Ja akurat jestem z tych, co dużo planują, marzą, wyobrażają sobie, spodziewają się... ale jednocześnie spontaniczność jest dla mnie czymś pięknym. Staram się tańczyć wokół tego legendarnego złotego środka, choć nieraz zaliczam popisową glebę. Tak sobie myślę, że warto dawać codzienności szansę. Nie fiksować się na swoich przewidywaniach, bo życie jest w części przewidywalne, a w części zupełnie nie. I nie do końca wiemy, która część jest która. Jedna z rzeczy, która przynosi ulgę, to otwartość na to, co przyniesie dzień, z czym przyjdzie do mnie drugi człowiek, oraz pewna elastyczność w odpowiadaniu na to. Gotowość wewnętrzna do modyfikacji swoich planów czy przesunięcia ich w czasie (a niekiedy może i w rezygnacji z nich, czy raczej - zamianie ich na zupełnie inny plan). Bycie ciekawym tego, co przed nami. To bardzo ułatwia życie i poszerza horyzonty, kiedy raczej zauważa się okazje do czegoś, niż przeszkody w czymś innym.
Nie mówię tu, rzecz jasna, o kolizji wartości, o sytuacjach, w których nie chcemy ustąpić ze względu na życiowe priorytety, gdy wchodzi w grę czyjaś krzywda itd. Tylko właśnie...czasem mi się wydaje, że bywa na opak, że zdarza nam się bronić z całych sił spraw drobnych, ostatecznie wcale nie definiujących naszego życia (choć może utożsamiamy je z jakimiś swoimi potrzebami)... a ustępujemy tam, gdzie ktoś akurat naprawdę narusza granice, np. moralne. I myślę sobie, że zatrzymywanie się nad tym, refleksja nad różnymi elementami codzienności, pomaga mi stawać się lepszym rodzicem i człowiekiem. "Czy to jest dla mnie ważne? Co w tym jest dla mnie ważne? Czy to wymaga mojej uwagi? Czy konieczna/wskazana jest natychmiastowa ingerencja? Czy chodzi o tę konkretną rzecz, czy o jakąś wartość, przekonanie, potrzebę, która za tym stoi? Jakie mam różne możliwości reakcji i jakie mogę wyobrazić sobie rezultaty mojego działania lub jego braku?"

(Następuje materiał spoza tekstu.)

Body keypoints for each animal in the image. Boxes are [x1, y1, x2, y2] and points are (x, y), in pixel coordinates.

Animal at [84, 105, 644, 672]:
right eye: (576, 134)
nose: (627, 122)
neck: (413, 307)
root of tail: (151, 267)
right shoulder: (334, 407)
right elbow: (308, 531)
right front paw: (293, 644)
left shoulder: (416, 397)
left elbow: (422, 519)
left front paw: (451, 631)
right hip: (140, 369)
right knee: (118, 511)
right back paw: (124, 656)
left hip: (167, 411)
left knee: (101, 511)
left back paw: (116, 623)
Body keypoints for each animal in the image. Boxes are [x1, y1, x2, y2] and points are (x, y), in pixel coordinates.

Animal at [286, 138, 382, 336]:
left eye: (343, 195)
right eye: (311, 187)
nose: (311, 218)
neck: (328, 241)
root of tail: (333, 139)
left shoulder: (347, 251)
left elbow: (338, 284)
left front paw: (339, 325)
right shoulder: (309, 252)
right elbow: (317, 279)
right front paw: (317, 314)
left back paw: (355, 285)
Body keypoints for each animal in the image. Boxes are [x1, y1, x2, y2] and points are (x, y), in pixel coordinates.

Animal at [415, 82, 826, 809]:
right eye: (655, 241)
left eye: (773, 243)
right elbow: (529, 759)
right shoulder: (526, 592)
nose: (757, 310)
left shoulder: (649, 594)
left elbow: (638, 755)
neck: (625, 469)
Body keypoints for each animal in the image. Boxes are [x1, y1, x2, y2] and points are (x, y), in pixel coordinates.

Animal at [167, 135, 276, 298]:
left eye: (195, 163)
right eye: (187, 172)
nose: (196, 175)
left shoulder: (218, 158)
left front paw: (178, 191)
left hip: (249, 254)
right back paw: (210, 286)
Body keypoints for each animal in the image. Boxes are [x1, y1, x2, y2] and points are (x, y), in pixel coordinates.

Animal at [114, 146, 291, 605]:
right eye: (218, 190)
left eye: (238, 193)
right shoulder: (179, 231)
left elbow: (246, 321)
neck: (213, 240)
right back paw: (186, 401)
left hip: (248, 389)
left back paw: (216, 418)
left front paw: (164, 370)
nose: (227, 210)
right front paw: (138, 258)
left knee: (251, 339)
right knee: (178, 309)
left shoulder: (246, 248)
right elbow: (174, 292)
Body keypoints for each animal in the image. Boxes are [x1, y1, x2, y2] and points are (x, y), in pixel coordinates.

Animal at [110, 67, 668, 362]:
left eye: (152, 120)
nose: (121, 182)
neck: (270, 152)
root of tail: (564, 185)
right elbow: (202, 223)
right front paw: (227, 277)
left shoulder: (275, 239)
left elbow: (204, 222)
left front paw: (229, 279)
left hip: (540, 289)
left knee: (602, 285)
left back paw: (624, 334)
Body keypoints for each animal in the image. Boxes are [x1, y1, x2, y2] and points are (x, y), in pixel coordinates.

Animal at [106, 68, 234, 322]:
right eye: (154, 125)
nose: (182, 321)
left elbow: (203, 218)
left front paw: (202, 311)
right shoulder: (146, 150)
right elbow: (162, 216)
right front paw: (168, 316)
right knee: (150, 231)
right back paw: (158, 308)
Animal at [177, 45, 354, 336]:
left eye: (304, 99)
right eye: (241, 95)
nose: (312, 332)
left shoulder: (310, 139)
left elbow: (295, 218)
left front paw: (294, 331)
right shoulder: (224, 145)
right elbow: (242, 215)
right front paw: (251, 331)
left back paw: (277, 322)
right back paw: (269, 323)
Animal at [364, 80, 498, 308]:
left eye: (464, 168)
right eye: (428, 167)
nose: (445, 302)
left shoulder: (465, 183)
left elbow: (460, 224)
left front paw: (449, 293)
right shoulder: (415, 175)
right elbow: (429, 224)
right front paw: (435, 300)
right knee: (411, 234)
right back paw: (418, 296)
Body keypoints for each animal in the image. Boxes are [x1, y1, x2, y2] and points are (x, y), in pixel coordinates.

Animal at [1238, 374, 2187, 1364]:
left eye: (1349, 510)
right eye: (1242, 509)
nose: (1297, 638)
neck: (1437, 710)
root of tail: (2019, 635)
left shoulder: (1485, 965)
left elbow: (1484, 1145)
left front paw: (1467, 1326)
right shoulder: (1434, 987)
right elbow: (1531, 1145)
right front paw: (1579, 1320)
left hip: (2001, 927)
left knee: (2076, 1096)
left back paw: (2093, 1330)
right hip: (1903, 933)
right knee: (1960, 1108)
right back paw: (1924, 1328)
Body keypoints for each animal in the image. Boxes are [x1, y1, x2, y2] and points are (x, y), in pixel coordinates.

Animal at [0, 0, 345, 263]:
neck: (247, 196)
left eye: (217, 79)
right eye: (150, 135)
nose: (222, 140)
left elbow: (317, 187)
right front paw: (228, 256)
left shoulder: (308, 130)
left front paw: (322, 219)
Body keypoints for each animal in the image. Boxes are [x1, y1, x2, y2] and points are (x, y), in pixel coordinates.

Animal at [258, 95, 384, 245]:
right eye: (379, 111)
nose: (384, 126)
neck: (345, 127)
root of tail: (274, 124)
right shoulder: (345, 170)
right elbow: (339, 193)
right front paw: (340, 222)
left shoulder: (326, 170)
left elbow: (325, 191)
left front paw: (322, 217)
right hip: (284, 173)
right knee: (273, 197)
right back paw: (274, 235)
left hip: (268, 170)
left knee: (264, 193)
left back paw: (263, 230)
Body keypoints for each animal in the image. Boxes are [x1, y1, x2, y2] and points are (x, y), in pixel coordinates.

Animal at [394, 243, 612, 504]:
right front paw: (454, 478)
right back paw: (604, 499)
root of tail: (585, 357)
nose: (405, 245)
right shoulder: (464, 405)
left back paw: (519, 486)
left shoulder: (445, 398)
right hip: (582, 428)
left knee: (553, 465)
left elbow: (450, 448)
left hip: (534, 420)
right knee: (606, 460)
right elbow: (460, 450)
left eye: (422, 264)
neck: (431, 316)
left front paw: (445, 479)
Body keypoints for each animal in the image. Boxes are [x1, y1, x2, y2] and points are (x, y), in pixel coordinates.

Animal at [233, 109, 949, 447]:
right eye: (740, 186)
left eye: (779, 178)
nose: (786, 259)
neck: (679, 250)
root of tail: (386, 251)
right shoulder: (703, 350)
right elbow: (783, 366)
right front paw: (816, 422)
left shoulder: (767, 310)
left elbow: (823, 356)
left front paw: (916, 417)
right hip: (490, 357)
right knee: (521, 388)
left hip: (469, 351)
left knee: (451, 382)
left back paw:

Wczoraj rozmawiałam w ten sposób z synem o jego konfliktach z siostrą. O tym, czy chodzi o jego potrzebę prywatności itp (i jak o to zadbać), czy o ten mały, plastikowy młotek (którym on wcale się nie bawi, ma prawdziwe narzędzia, dłuta, skalpele, noże, korzysta z siekiery). Sam się śmiał z tego przedszkolakowego młoteczka, o który był gotów się pobić. Najłatwiej nam, kiedy uda się zobaczyć komizm sytuacji, wtedy oboje z synem się śmiejemy i awantura jest rozładowana. Do historii przeszło, że gdy jest wrzask, że czegoś nie ma, NIE MA, nie mogę znaleźć, nie wiem gdzie, ale ja nie widzę mamooooo!!!, to pytam: "a podniosłeś pokrywkę?". Tak, to autentyk z sytuacji, kiedy syn rozpaczał, że wcale nie ma obiadu na patelni.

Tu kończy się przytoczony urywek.